Marine ecologist and climate expert Corina Brussaard is breaking ice in Antarctica. She is part of a new generation of women climate researchers entering a field once considered a male stronghold in scientific circles.
The Royal Netherlands Institute for Sea Research is located on the island Texel. During the half-hour ferry ride from the Dutch mainland, the wind blows icy cold and seagulls fly overhead. As the ferry approaches the shore, the institute comes into sight.
Corina Brussaard, a senior scientist in marine viral ecology at the research center, points to the Pelagia, a sleek, large ship docked in the harbor.
"I'm going to cruise with this ship to the North Sea," she told DW. "We also use it to go on the Atlantic Ocean."
Brussaard has just been made an affiliate professor in viral ecology at the University of Amsterdam. She is the first woman to receive this title in her field of science.
It's no small accomplishment. Brussaard encountered considerable opposition as she pushed her way into climate science, which used to be a men's club. She said she remembers having trouble with some of the other researchers when she was writing her doctoral thesis on algae cell death in the mid-1990s. She was the only woman in the program at the time.

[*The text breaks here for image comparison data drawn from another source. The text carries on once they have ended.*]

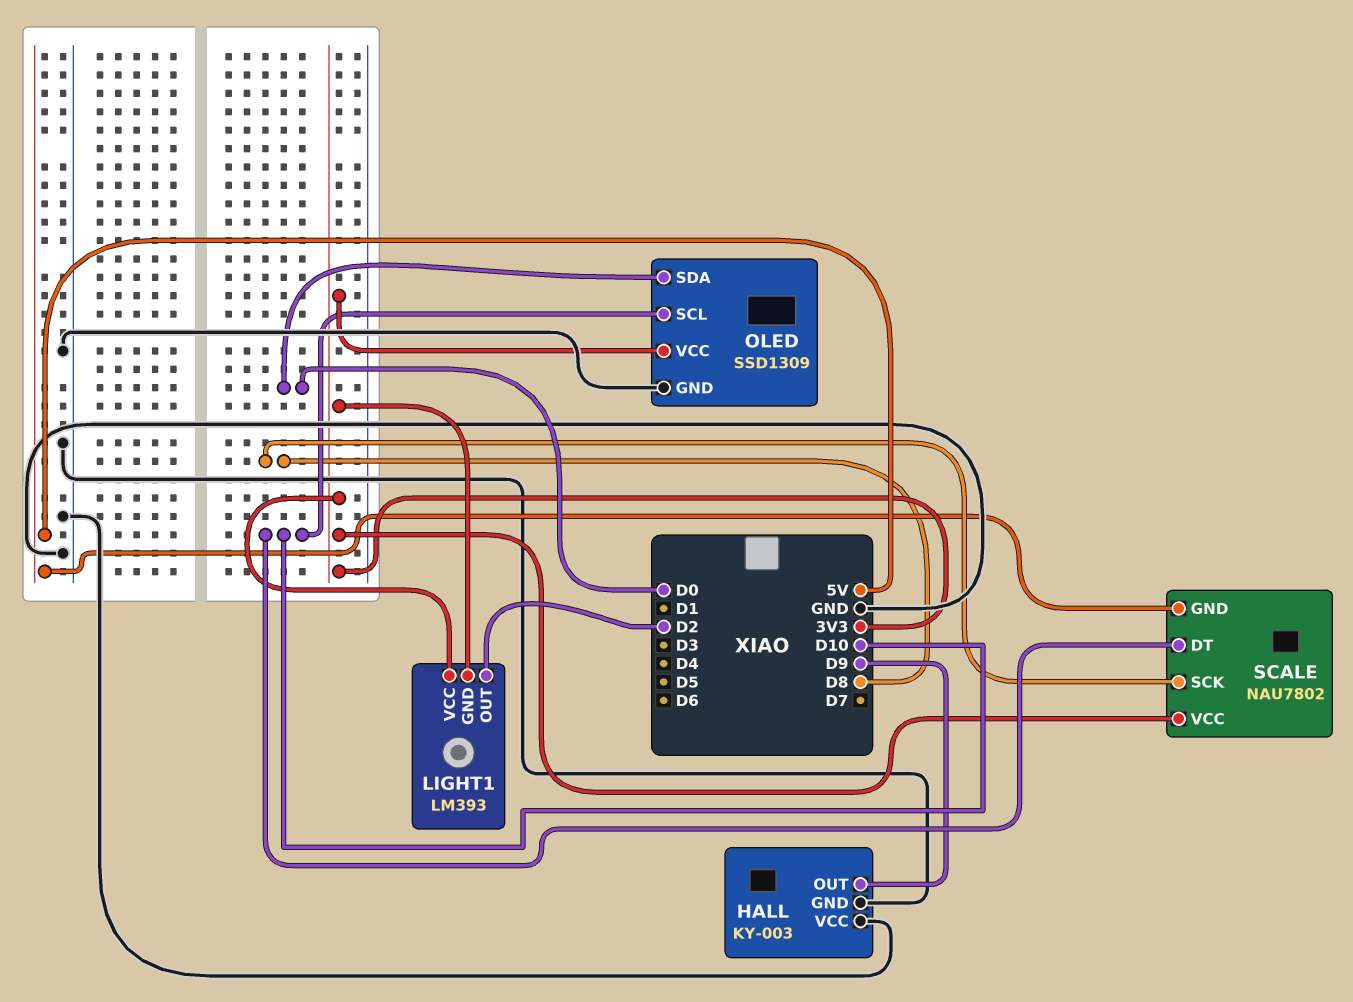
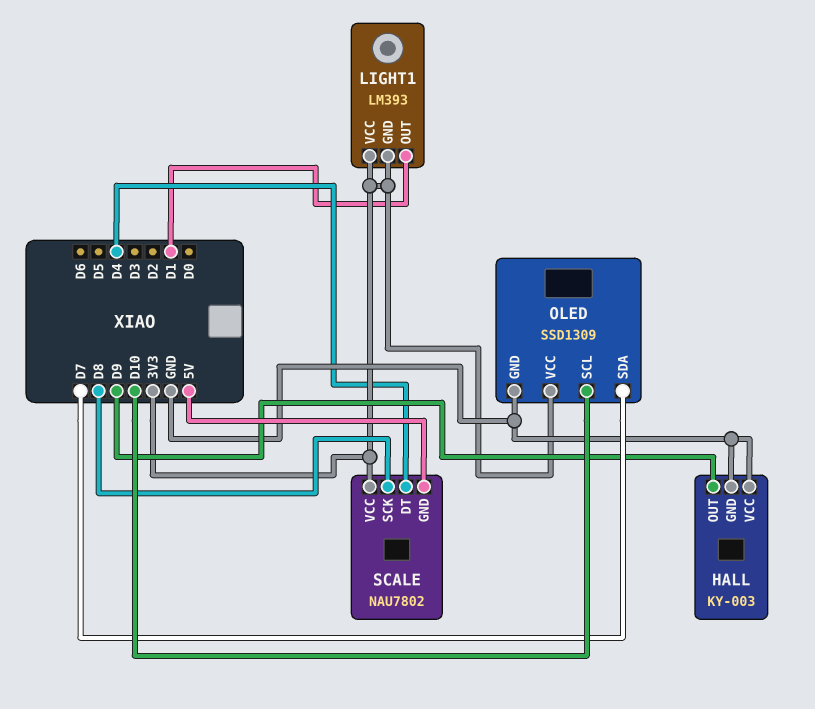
LIGHT1 pin OUT: D2 -> D1
OLED pin SDA: D0 -> D7
SCALE pin DT: D10 -> D4

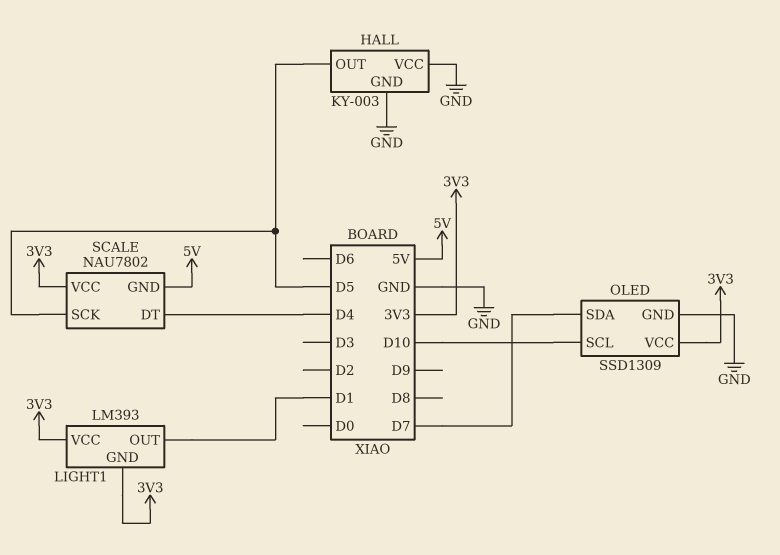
HALL pin OUT: D9 -> D5
SCALE pin SCK: D8 -> D5

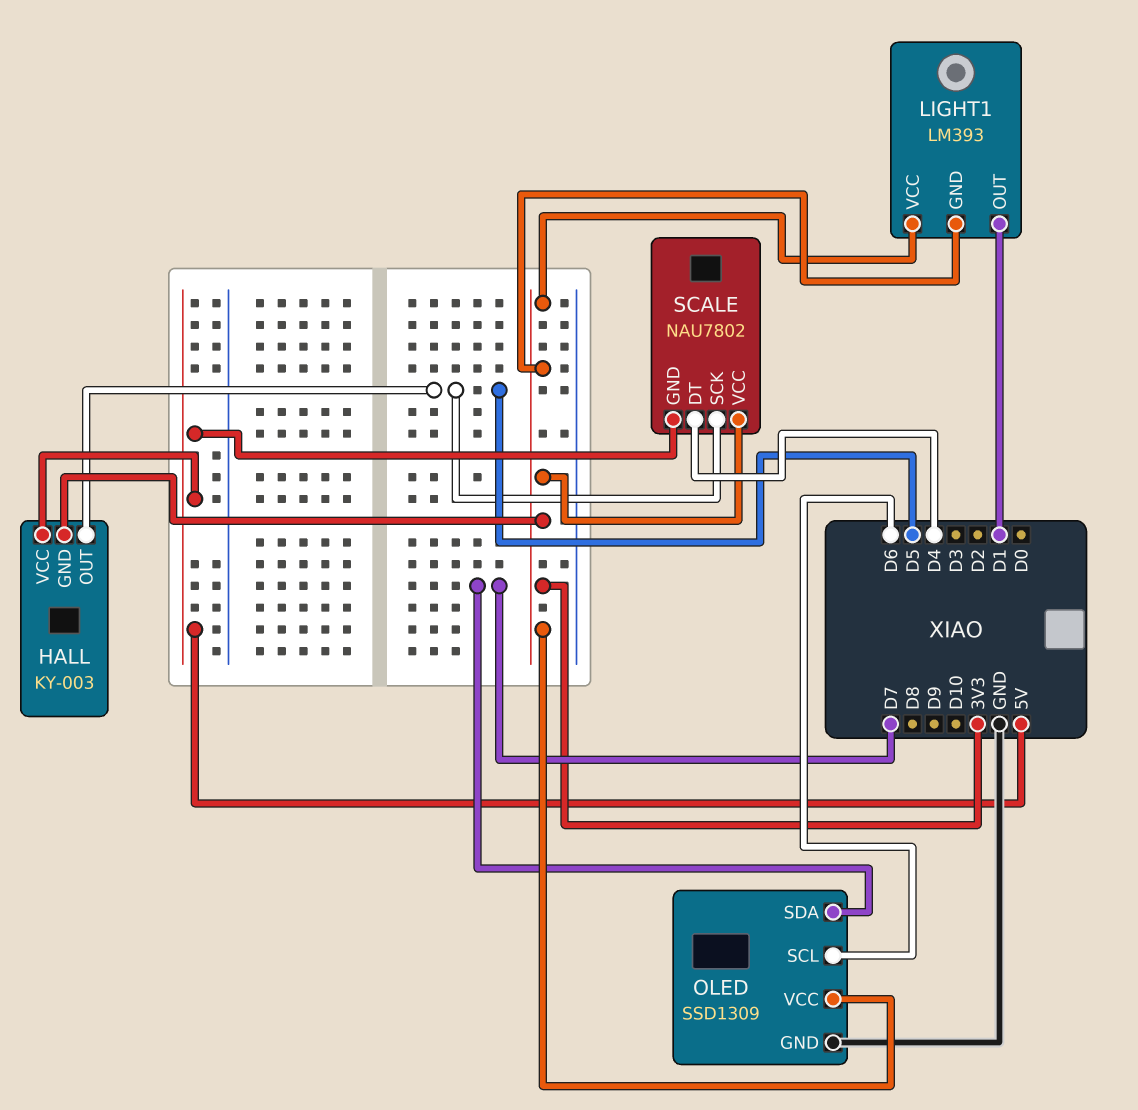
HALL pin GND: GND -> 3V3
HALL pin VCC: GND -> 5V
OLED pin SCL: D10 -> D6

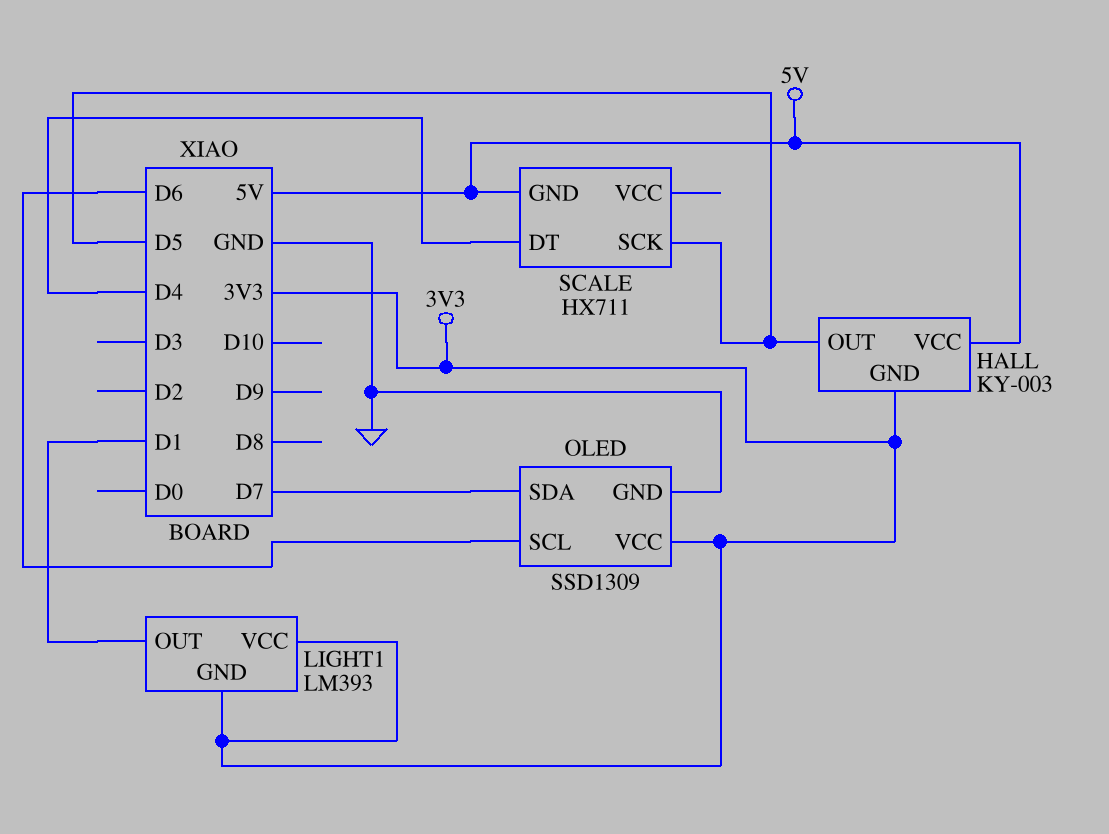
SCALE: NAU7802 -> HX711
SCALE pin VCC: 3V3 -> none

With time she learned to push through with her ideas and demand information, but that didn't always make for smoother relations. "When you're assertive - and you need to be - a guy will be called assertive," she said. "If it's a woman, well, I've been called a bitch. Why is it negative when a woman is assertive?"
Clashes in the lab didn't discourage Broussaard. In fact, she set her sights on one of the harshest environments in the world: the Antarctic Peninsula.
The Netherlands opened its first Antarctica lab in January and Brussaard was there to help set it up. She is the head of a research group which is studying viruses that use algae as their host. They focus on how the interaction between viruses and algae is influenced by external factors like CO2 concentration, temperature, nutrient availability and light.
When glaciers melt and water temperature rises, this changes the development of algae. Since algae form the base of aquatic food webs, changes in composition could have an impact on other life-forms in the ecosystem.
"It starts with these algae. If we find other types of algae, or smaller algae than expected, it means that there's an effect on the food chain," she explained. "This affects how many fish we end up with, how many whales and orcas."
This work requires the team to spend time out at sea, monitoring algae development in Antarctica's icy waters. As Broussard described the brutal conditions, her eyes sparkled. She loves the challenge.
"Antarctica is an interesting place to do research for scientists," she explained. "It's far from ideal. The ship is always moving, the clouds are almost always low and it is always very, very cold." But, she adds, there is no other work she would rather do.
Broussaard is one of a handful of women leading this kind of work in Antarctica, where the ratio of men to women is about ten to one.
"If you get pregnant, you're off. It's the first thing they tell you when you go for training: 'get pregnant, you're gone,'" she said. "They can't facilitate the medical need if something goes wrong."
The conditions can be particularly difficult in the winter, when field teams live in tents. Sometimes teams are made up of just two people. Field trip coordinators often assume it would be harder for men and women to share the tent.
"You're sharing a tent and the weather is bad and you're stuck in the tent for a week or two, there aren't many personal barriers. I mean, you need pee!" she said.
Until just a few decades ago, women were banned from working in Antarctica, with a few exceptions for women married to researchers and navy serviceman. But in the 1960s, in other areas of science, women were making inroads. They joined space missions and served on deep-sea submarine crews - conditions every bit as intimate and challenging as those in the Antarctic.
In 1963, cosmonaut Valentina Tereshkova changed history when she became the first woman to travel in space
In 1969, the US Navy lifted its ban on women in Antarctica and officials at scientific foundations began inviting female scientists to submit proposals. A group of female scientists set the pace at the end of that same year, when they arrived to study salty lakes fed by freshwater glaciers in Antarctica's dry valleys.
Now, women are being actively encouraged to participate in Antarctica research. The Australian Antarctic Division even has a recruitment program for women.
Reluctant role model
Brussaard's students at the University of Amsterdam have come to regard her as a role model, but it's a label she said she's reluctant to wear.
"I never saw myself as a pioneer," she said. "I realized when I was approached by female students that I am actually one of the pioneers in our marine viral ecology world."
She told DW that she appreciates being recognized as a woman in a leadership role, but what she's really interested in is science - especially the ocean.
"71 percent of the surface of the globe is water. Sea water," she said.
She said she wants to use her influence and knowledge to secure more funding and interest in deep sea studies. As she pursues her passion for ecology, she's also breaking the icy boundaries around Antarctica, in order to make her contribution to climate change research.